Malam itu, aku sadar telah berteman di lingkungan yang salah. Lingkungan yang sibuk dengan menceritakan kehidupan orang lain, menghabiskan waktu dengan bermain, sehingga lupa dengan niat awal ketika ingin memasuki pesantren. Aku mencoba untuk menyelesaikan ini semua, aku ingin menjadi lebih baik daripada sebelumnya. Aku mencoba untuk menenangkan pikiranku, agar dapat menyelesaikannya.

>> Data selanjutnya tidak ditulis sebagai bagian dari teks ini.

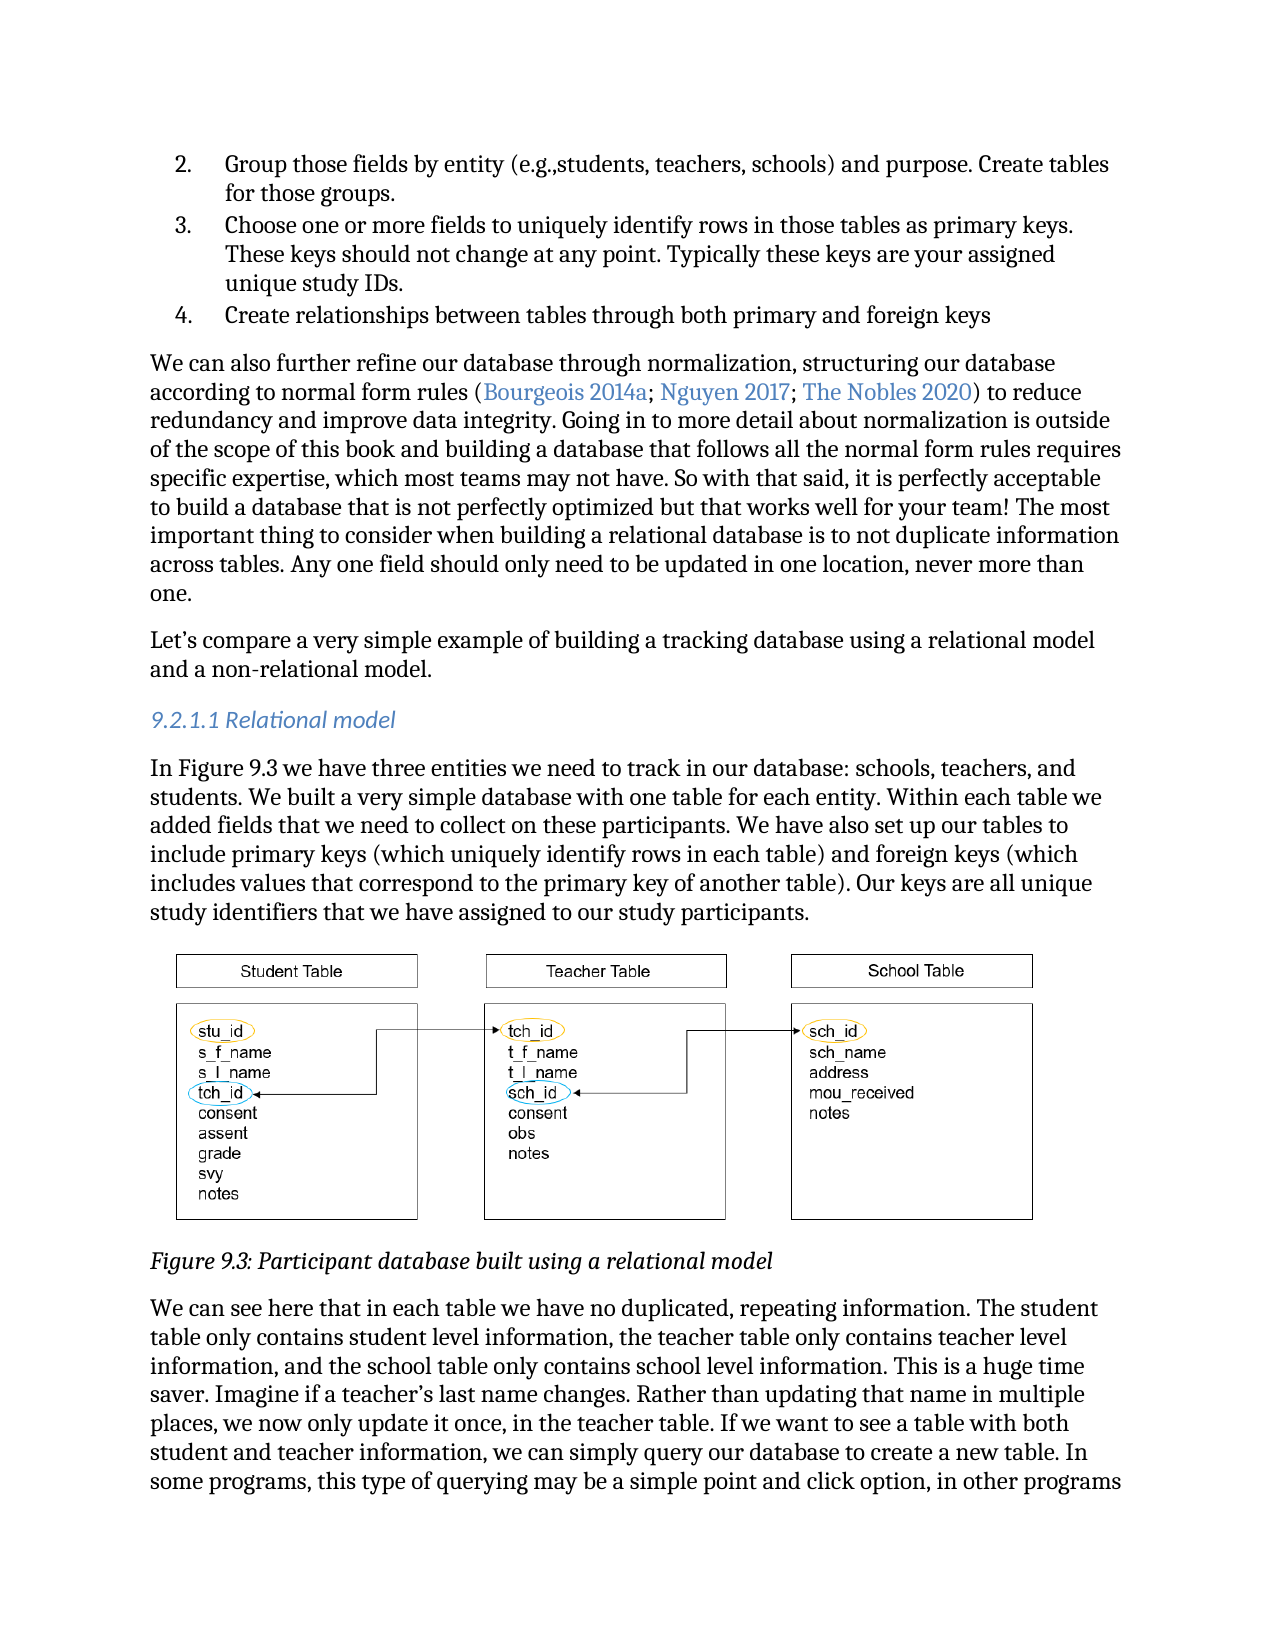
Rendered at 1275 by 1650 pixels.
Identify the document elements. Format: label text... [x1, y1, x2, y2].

text In Figure 9.3 we have three entities we need to track in our database: schools, teachers, and students. We built a very simple database with one table for each entity. Within each table we added fields that we need to collect on these participants. We have also set up our tables to include primary keys (which uniquely identify rows in each table) and foreign keys (which includes values that correspond to the primary key of another table). Our keys are all unique study identifiers that we have assigned to our study participants. [150, 754, 1125, 926]
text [150, 1294, 1125, 1495]
text We can also further refine our database through normalization, structuring our database according to normal form rules (Bourgeois 2014a; Nguyen 2017; The Nobles 2020) to reduce redundancy and improve data integrity. Going in to more detail about normalization is outside of the scope of this book and building a database that follows all the normal form rules requires specific expertise, which most teams may not have. So with that said, it is perfectly acceptable to build a database that is not perfectly optimized but that works well for your team! The most important thing to consider when building a relational database is to not duplicate information across tables. Any one field should only need to be updated in one location, never more than one. [150, 349, 1125, 607]
text Let’s compare a very simple example of building a tracking database using a relational model and a non-relational model. [150, 626, 1125, 684]
subtitle 9.2.1.1 Relational model [150, 704, 1125, 735]
text Figure 9.3: Participant database built using a relational model [150, 1247, 1125, 1275]
list Group those fields by entity (e.g.,students, teachers, schools) and purpose. Create tables for those groups. [175, 150, 1125, 207]
list Create relationships between tables through both primary and foreign keys [175, 301, 1125, 330]
list Choose one or more fields to uniquely identify rows in those tables as primary keys. These keys should not change at any point. Typically these keys are your assigned unique study IDs. [175, 211, 1125, 297]
picture [168, 945, 1044, 1226]
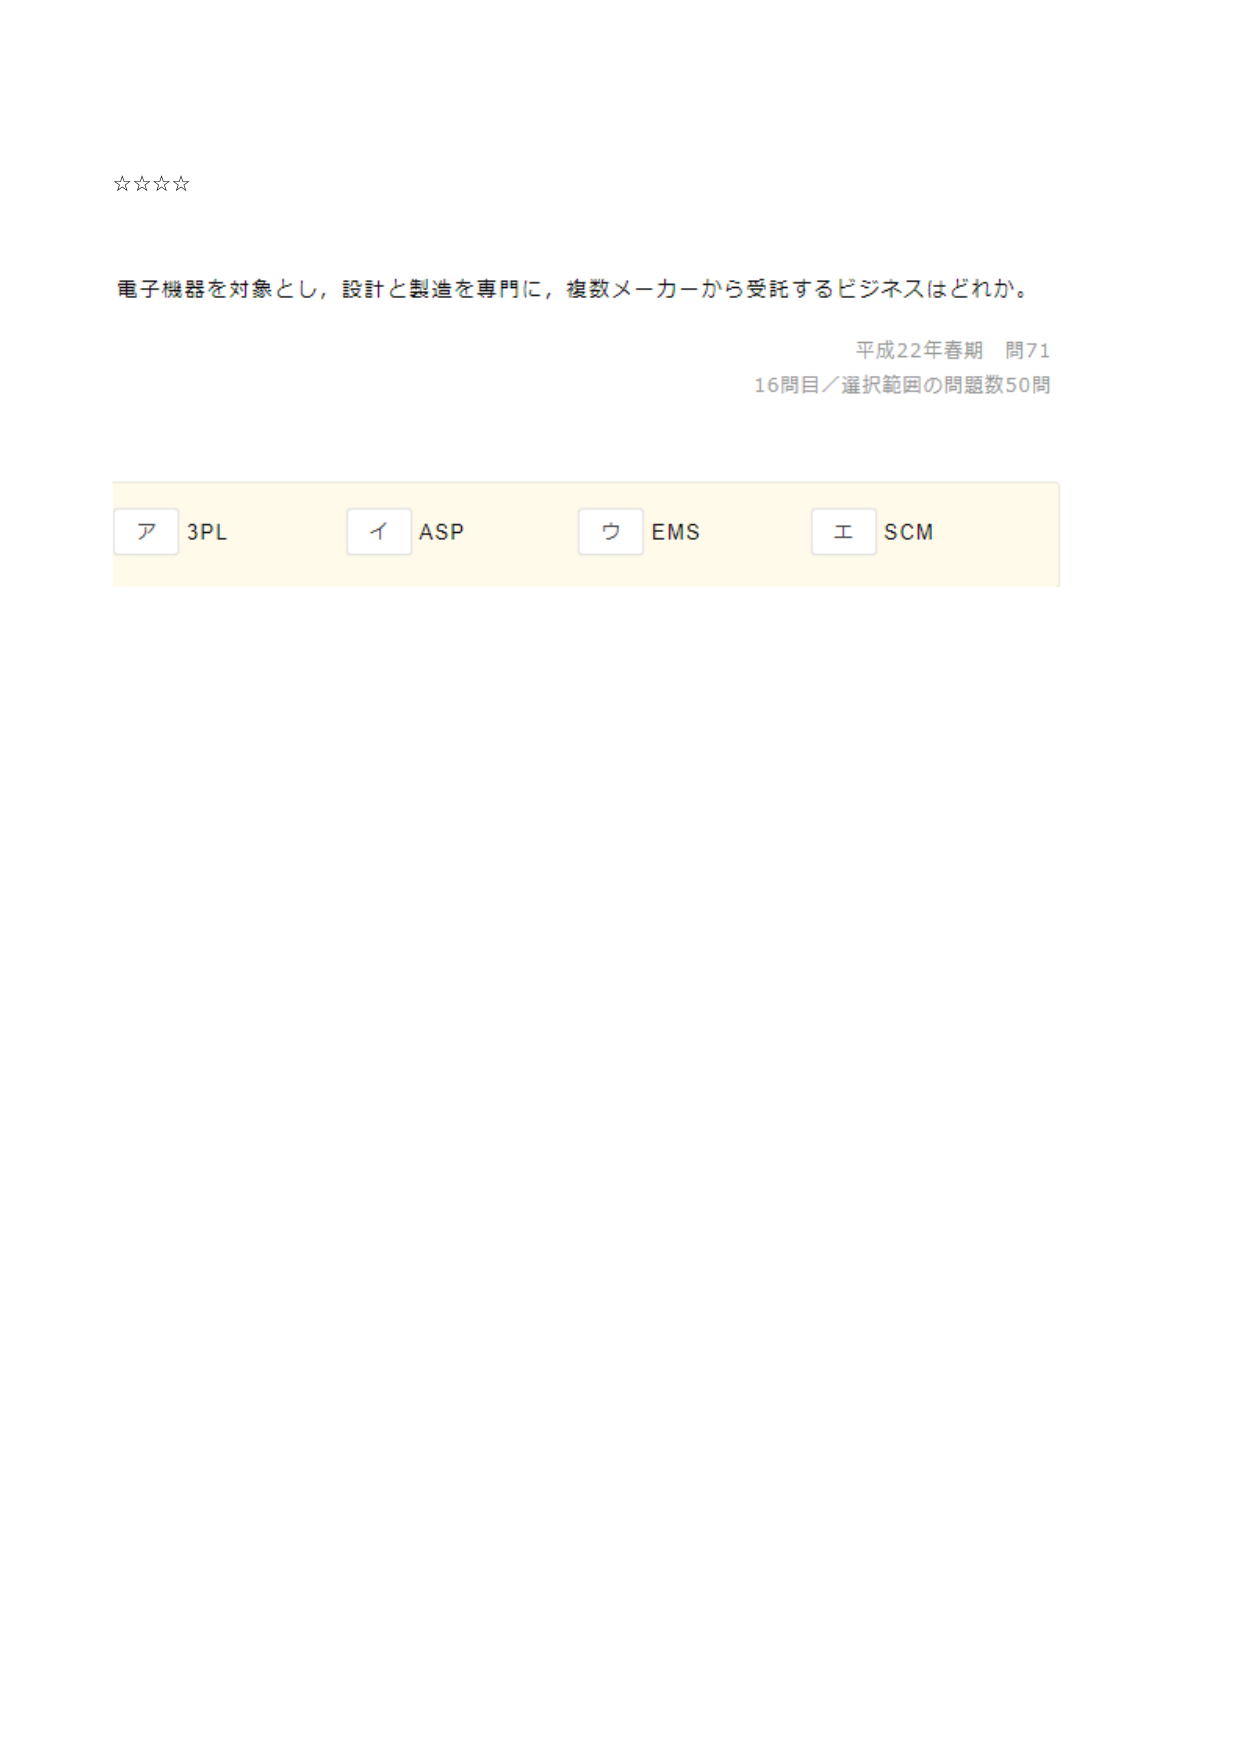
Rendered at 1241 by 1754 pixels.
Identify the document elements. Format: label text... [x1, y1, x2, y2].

text ☆☆☆☆ [112, 164, 1128, 202]
picture [112, 277, 1065, 587]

“ Coba dekatkan diri kamu kepada Allah SWT, dengan cara sholat, berdzikir, dan berdo’a. Kamu perhatikan juga wudhu nya sudah benar apa belum?”, saran ustadzah untukku ketika di dalam ruangan bimbingan konseling.

In sya Allah zah. Aisyah lakukan zah”.

Hari-hariku dipenuhi dengan dzikir, do’a, shalat-shalat sunnah dan berpuasa untuk menemukan jalan yang terbaik dari Allah SWT. Pada akhirnya aku diberi jalan, dengan bertemu salah satu temanku yang konsisten dalam memanfaatkan waktunya. Anehnya aku tidak mengenalinya, tetapi tetap saja aku ingin mencari tahu tentangnya. Aku sangat penasaran dengan nya, apa yang ia lakukan. Sedikit demi sedikit ku intip kesehariannya. Akhirnya, aku menemukan apa yang selama ini rutin ia lakukan. Namun, aku bukan hanya melihat sisi baik darinya, aku juga melihat sisi buruk darinya dan membandingkannya dengan diriku.

Aku pun mencoba melakukan hal baik yang rutin ia lakukan. Ternyata sama saja, aku tidak berhasil konsisten yang ia lakukan. Ia melakukan shalat tahajud setiap sepertiga malam bersama teman kamarnya. Banyak sekali godaan pada saat itu, dengan rasa takut, khawatir, malas, serta mengantuk ketika ingin melakukan shalat tahajud. Aku pun mencoba cari cara lain.

“Bagaimana ya cara supaya aku bisa dekat dengan Allah SWT? Aku juga ingin seperti dia”, ujarku dalam hati.

“duaarrrr”, suara petir besar disertai cahaya kilat yang mengkagetkanku sehingga  terbangun dari tidur.

Suasana kamar enam saat itu masih sepi, gelap, sunyi, dan mulai terdengar suara rintik hujan yang turun. Aku mencoba mengingat hal apa yang terjadi.

 “Kenapa tiba-tiba saja aku tidak mengingat sesuatu?”, ucapku yang masih terduduk di atas ranjang. Setelah beberapa menit memikirkannya aku mengingat satu hal.

”Tadi kan aku mencoba untuk menenangkan diri, kenapa malah ketiduran?”, aku menyadari bahwa kejadian-kejadian itu hanyalah mimpi.

“Masuk keruang itu saja aku tidak berani, apalagi berbicara dengan ustadzah itu. kalau sampai ketahuan teman-teman, bisa saja aku jadi bahan gosipnya mereka”, ujarku yang langsung kepikiran dengan mimpi itu. 

 “Eh sebentar, apakah mimpi ini berkaitan dengan kehidupanku?”, ujarku yang langsung mengingat kondisi saat itu.

“Apakah ini jawaban dari Allah SWT untuk menyelesaikan semuanya?”. Tanyaku yang masih terheran-heran dengan mimpi itu.

Saat itu aku memutuskan untuk melaksanakan shalat tahajud, hajat dan qobliyah subuh. Aku berdoa untuk di mudahkan jalan dalam thalabul ‘ilmi ini.  Hari demi hari aku rutin melaksanakan ibadah tersebut dengan ditambah ibadah sunnah lainnya. Begitu pulang ke rumah, aku tidak peduli dengan status yang ingin di update. Aku menggunakan handphone untuk mencari tau pekerjaan apa yang sesuai dan mencari informasi tentang beasiswa kuliah. Setelah itu aku bisa memilih jurusan di jenjang SMA nanti. Walaupun teman-temanku setiap harinya meng-update status. Aku lebih memilih untuk merencanakan kehidupan di masa depanku.

“Jika sudah sukses aku tak ingin update status lagi , aku ingin bersenang-senang dengan kehidupanku” ujarku dalam hati.